(Saved data entries)
========================================

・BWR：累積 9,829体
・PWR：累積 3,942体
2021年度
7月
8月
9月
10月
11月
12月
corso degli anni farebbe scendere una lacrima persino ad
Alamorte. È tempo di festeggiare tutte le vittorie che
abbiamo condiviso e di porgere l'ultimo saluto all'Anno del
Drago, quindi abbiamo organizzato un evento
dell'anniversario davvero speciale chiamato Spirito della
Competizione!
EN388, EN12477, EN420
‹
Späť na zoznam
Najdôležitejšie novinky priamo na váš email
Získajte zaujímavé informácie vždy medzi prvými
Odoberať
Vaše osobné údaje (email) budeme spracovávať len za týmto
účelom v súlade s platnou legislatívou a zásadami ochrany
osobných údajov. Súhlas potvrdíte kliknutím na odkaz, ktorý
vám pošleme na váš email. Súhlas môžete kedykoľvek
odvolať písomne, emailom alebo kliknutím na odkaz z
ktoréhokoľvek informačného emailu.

========================================

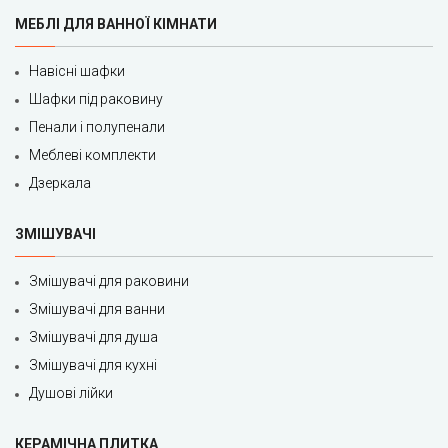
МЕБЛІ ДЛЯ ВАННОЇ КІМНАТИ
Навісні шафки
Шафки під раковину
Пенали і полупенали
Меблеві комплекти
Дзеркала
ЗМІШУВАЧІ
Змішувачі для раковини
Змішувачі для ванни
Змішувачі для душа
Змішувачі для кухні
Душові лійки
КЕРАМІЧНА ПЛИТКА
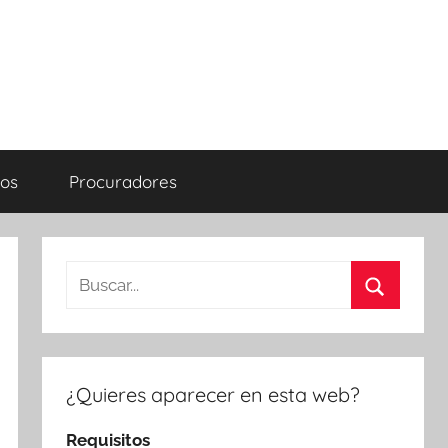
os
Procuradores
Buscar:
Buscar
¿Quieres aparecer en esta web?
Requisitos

========================================

About this exercise: Print the lines above from the one with "Späť na zoznam" through the one with "odvolať písomne, emailom", both included, exactly as written and nothing more.

Solution for this task:
Späť na zoznam
Najdôležitejšie novinky priamo na váš email
Získajte zaujímavé informácie vždy medzi prvými
Odoberať
Vaše osobné údaje (email) budeme spracovávať len za týmto
účelom v súlade s platnou legislatívou a zásadami ochrany
osobných údajov. Súhlas potvrdíte kliknutím na odkaz, ktorý
vám pošleme na váš email. Súhlas môžete kedykoľvek
odvolať písomne, emailom alebo kliknutím na odkaz z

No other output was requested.